Nothing Real is a developer of high-performance software for professional visual effects and post-production based in Venice Beach, CA. Its Shake is a general-purpose image manipulation toolset that provides users with a low-cost, high performance compositing solution without the need for specialized hardware. It features a graphic user interface that emphasizes intuitive “process-tree” control features for the most complex image manipulation tasks.
The US$9,900 application is designed to enable creative professionals in film, HDTV, broadcast, post-production and multimedia with an interactive tool to quickly manipulate high-resolution images in conjunction with the creation of composites, effects and animations.
“The acquisition was jaw-dropping,” Wanda Meloni, principal analyst at the digital media M2 Research firm in San Diego, told Forbes. “It really sent a message to the industry that Apple is serious about breaking into the professional digital filmmaking market.”

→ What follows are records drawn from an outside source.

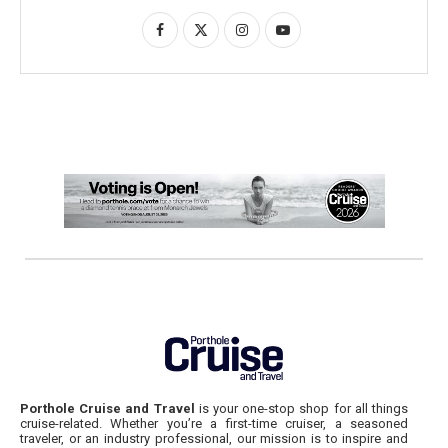
Porthole Cruise and Travel
is your one-stop shop for all things
cruise-related. Whether you’re a first-time cruiser, a seasoned
traveler, or an industry professional, our mission is to inspire and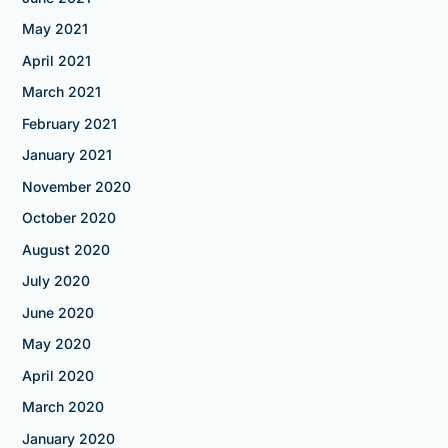
May 2021
April 2021
March 2021
February 2021
January 2021
November 2020
October 2020
August 2020
July 2020
June 2020
May 2020
April 2020
March 2020
January 2020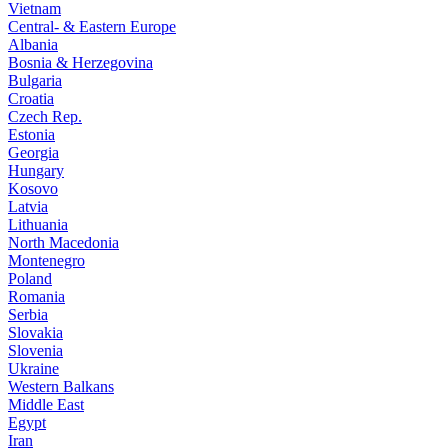
Vietnam
Central- & Eastern Europe
Albania
Bosnia & Herzegovina
Bulgaria
Croatia
Czech Rep.
Estonia
Georgia
Hungary
Kosovo
Latvia
Lithuania
North Macedonia
Montenegro
Poland
Romania
Serbia
Slovakia
Slovenia
Ukraine
Western Balkans
Middle East
Egypt
Iran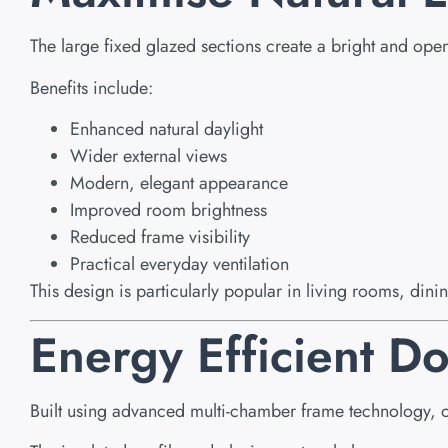
The large fixed glazed sections create a bright and ope
Benefits include:
Enhanced natural daylight
Wider external views
Modern, elegant appearance
Improved room brightness
Reduced frame visibility
Practical everyday ventilation
This design is particularly popular in living rooms, din
Energy Efficient 
Built using advanced multi-chamber frame technology,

Nothing Real’s clients are the very high end of the film and post-production industries, so this acquisition should get Apple technology into those top-tier production facilities, according to the article. The Nothing Real acquisition may be used to fuel sales of high-end Mac systems. The Power Mac line has gross margins of around 30 percent, compared with the iMacs aimed at consumers, which have margins of just 20 percent, according to Forbes.
“In terms of the numbers of units that Apple could sell, professional film is a small niche market,” Meloni said in the article. “But it’s a prestigious market, and the trickle-down effect to spur sales in other markets like the corporate, medical and government arenas, where Apple’s professional products are also used, could be big.”

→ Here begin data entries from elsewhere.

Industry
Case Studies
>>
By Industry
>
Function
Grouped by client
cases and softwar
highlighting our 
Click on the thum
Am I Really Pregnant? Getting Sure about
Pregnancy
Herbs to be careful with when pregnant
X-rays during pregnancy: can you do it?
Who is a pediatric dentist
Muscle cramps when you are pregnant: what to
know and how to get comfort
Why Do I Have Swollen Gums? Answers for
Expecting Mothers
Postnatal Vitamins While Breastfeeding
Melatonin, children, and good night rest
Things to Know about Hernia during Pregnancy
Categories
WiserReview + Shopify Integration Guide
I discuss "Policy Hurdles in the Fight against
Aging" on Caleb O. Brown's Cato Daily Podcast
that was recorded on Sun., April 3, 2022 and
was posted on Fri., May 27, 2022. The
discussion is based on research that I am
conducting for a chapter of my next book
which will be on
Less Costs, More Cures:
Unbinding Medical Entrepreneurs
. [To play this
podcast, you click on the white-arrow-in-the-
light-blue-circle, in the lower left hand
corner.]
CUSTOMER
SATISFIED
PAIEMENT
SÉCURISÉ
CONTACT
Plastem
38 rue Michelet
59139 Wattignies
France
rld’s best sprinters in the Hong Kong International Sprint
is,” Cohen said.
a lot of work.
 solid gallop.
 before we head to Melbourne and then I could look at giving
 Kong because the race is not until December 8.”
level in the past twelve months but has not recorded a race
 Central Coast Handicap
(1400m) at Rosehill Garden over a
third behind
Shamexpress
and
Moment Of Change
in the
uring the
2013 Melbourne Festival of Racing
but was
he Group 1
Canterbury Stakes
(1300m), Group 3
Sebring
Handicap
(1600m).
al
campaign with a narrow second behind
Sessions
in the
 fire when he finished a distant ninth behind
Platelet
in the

Apple is already seeing a great deal of success in the realm of videography with Final Cut Pro.
“It’s staggering how many people we see switching to Final Cut Pro,” David Tecson, president of the TV and film post-production house EdgeWorx, told Forbes. “It’s being adopted by a lot more professionals in a shorter period of time than Adobe’s Premier was.”
Now that Apple has both a digital editor and Nothing Real’s high-end special-effects applications, it has the makings of a serious digital filmmaking software suit, according to the article. The company won’t say whether it intends to roll up the Nothing Real products into Final Cut Pro or to release them separately for the Mac.